Java Memory Management

Java Memory Model

What’s in the memory of a running Java application?

Before we look into the details, we can guess that the following component is needed for an application to run:

  1. The code: Java code is not complied or executed in native code format, the code is converted into class file and executed through the execution engine. So the code must be loaded into the memory to execute.
  2. JVM: the Java Virtual Machine itself.
  3. Stack of the current thread, it stores current status of the execution, the running code, the local varaibles, and the trace of the execution.
  4. Data objects: when java code is run, the objects needs to be initiated to track he data, and they should not be in the stack area, therefore another area should be reserved fro the data objects.
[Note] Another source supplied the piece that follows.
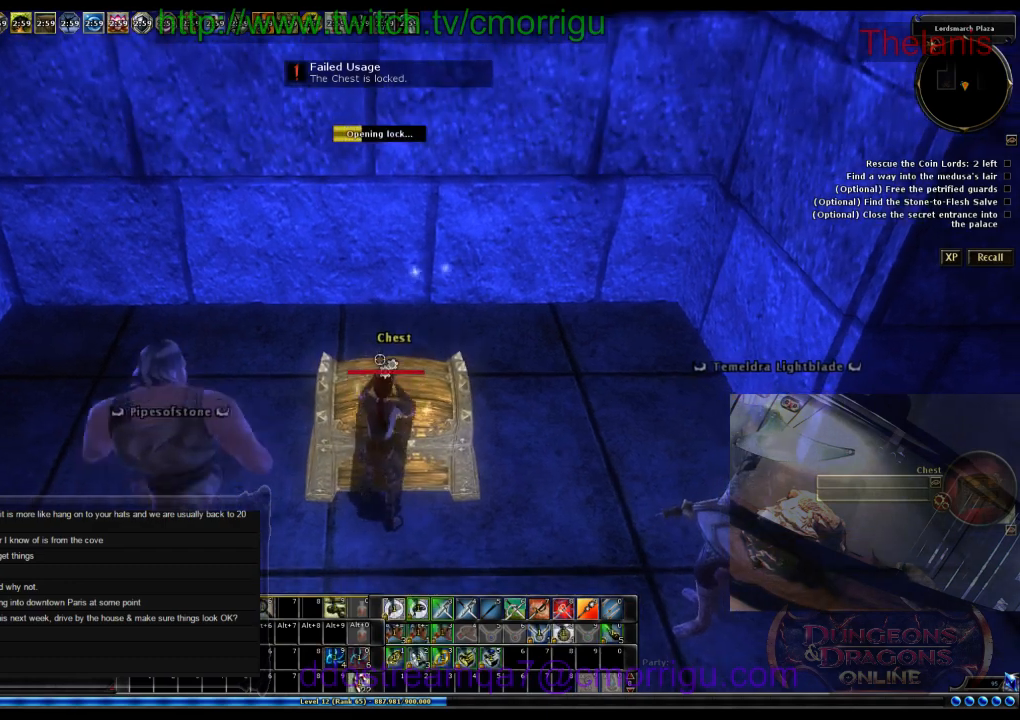
{"keys": [], "events": []}
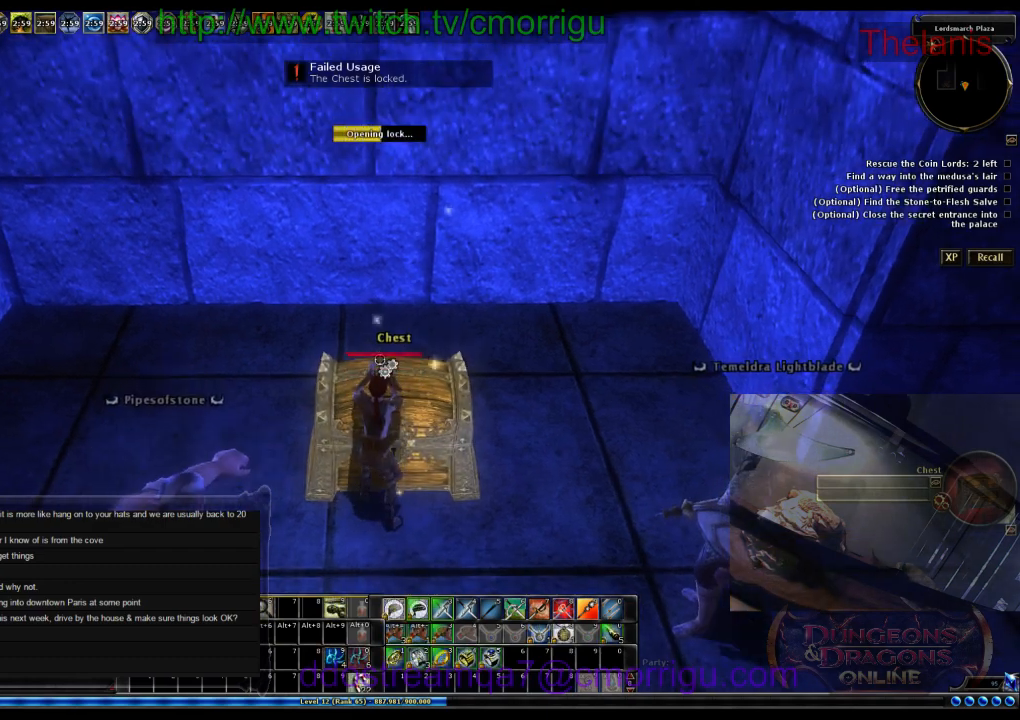
{"keys": [], "events": []}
We are pretty close with the Java memory model already with the above reasoning. Actually Java memory model has the following model:

  • Method area

this areas store all Java class level information, including the class name, it’s immediate parent class name. This area is one per JVM, and shared by different threads.

  • Heap area

this areas is used for all the objects that is instantiated. There is also one Heap Area per JVM. For example, all the static string lives on the Heap area so that they can be referred and shared.

  • Stack area

There is one running stack for each thread, each block is created as a new function is invoked.

  • PC Register

This area stores the address of current execution instruction of a thread. This is also one per thread.

Java GC

How does Java GC work?

Java program runs in Java Virtual Machine, Java Virtual Machine manages the memory allocation and recycle of the programs. In C/C++ programming, the program need to call alloc() and free() method to allocate and release the memories. JVM handles the memory allocation and recycle for the programs, it introduced the garbage collector for recycling the unused memories.
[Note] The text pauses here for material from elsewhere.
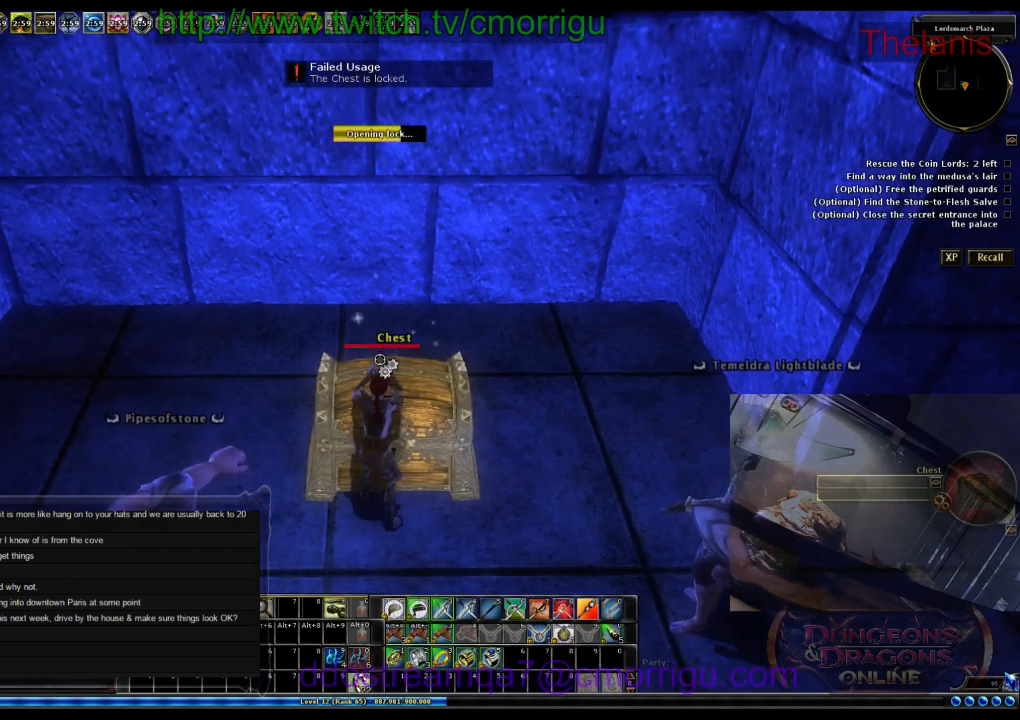
{"keys": [], "events": []}
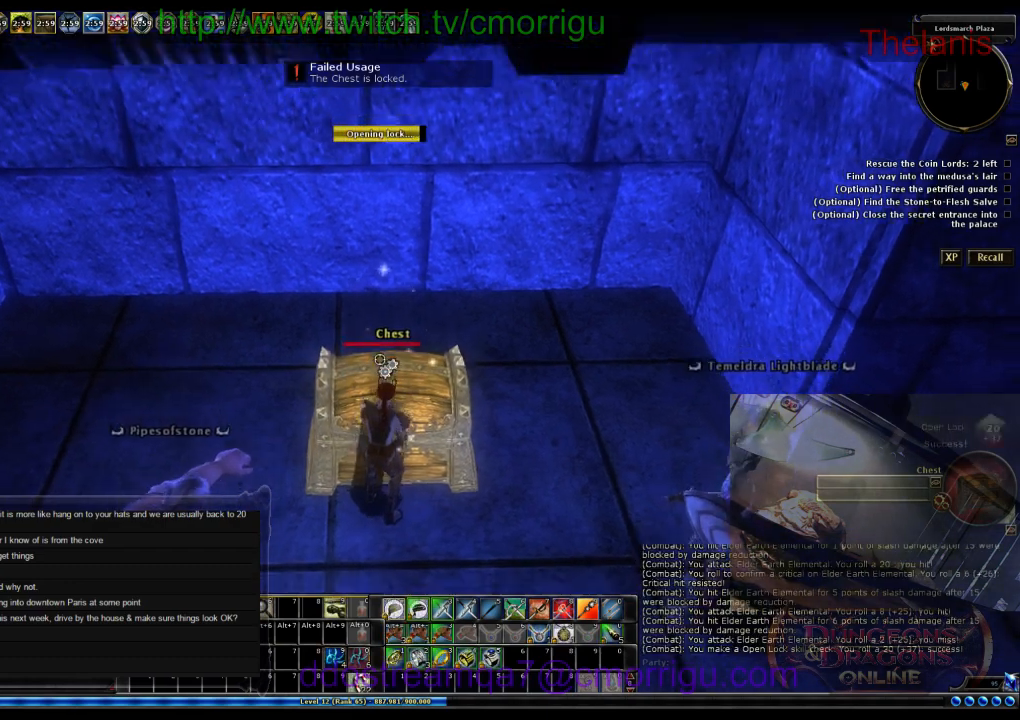
{"keys": [], "events": []}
The most critical question is how does Java know whether the memory area is ready to be recycled? Java GC will scan the Stack area, if the object in the Heap is reachable from the stack, it means this object is still being referred and it should not recycle, otherwise, they area can be recycled.

What are some of the algorithms that Java GC use?

Mark and Sweep

In phase I of this algorithm, the Java GC traversal the heap area to decide which one is still reachable.
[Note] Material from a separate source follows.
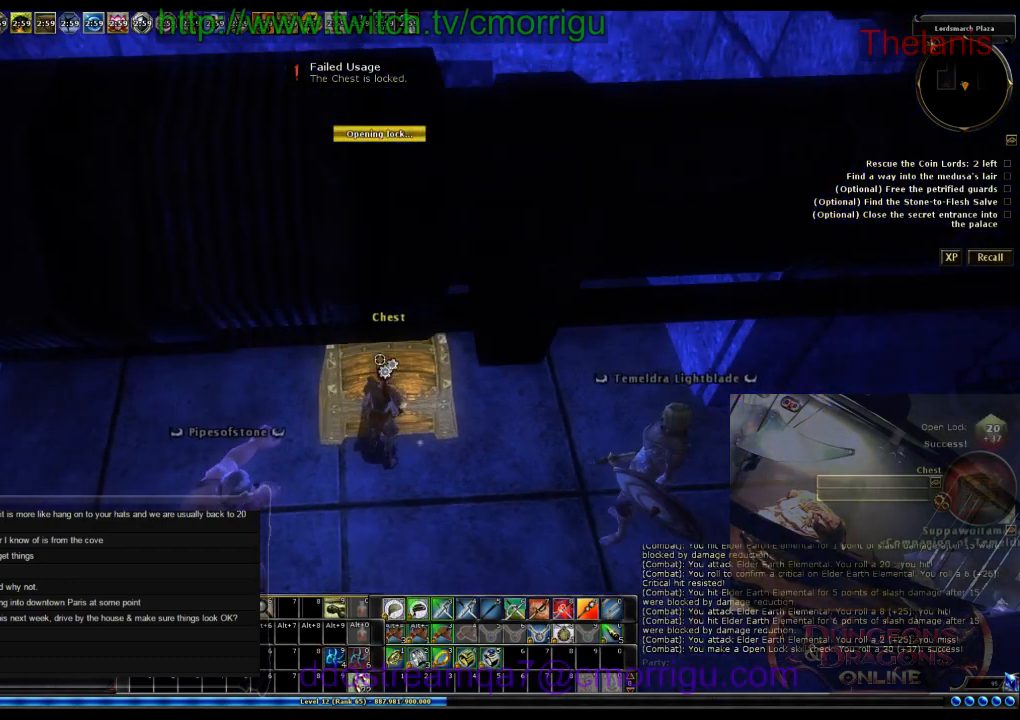
{"keys": [], "events": []}
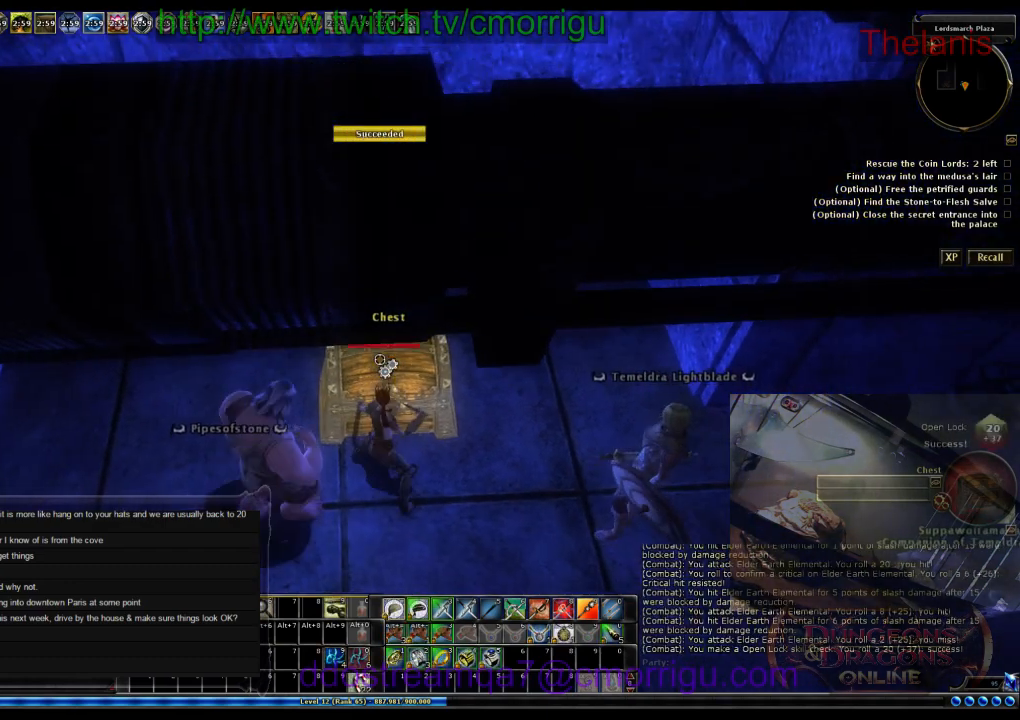
{"keys": [], "events": []}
In phase II of this algorithm, the Java GC will mark the rest of the area as recyclable, and these areas will be overwrite next time a data allocation request is sent.

Does Java GC compacting the memory to improve the later on memory allocation performance? Yes, it does. The mark-compact algorithm would try to move the referred area to the start of the heap and so that the later on memory allocation is in a continuous chunk of area and the new allocation is faster.

The problem of Mark and Sweep algorithm is that is can become quite inefficient. If the objects size becomes big or the program becomes complex, traversal the diagram and clean them up could take a long time.

Generational Garbage Collection

Generational Garbage Collection is added on top of the Mark and Sweep algorithm. Most of the java objects are short lived, and if they are short lived, they most likely will leave forever.

Generational GC divides the Heap into a few areas: the younger generation, the old generation and the Permanent generation.

The objects are first allocated in the younger generation, which contains the eden, s1 and S2 area. If the size fills up, a minor GC is triggered to recycle the data, and if the objets survived, it is gradually pushed to older generation.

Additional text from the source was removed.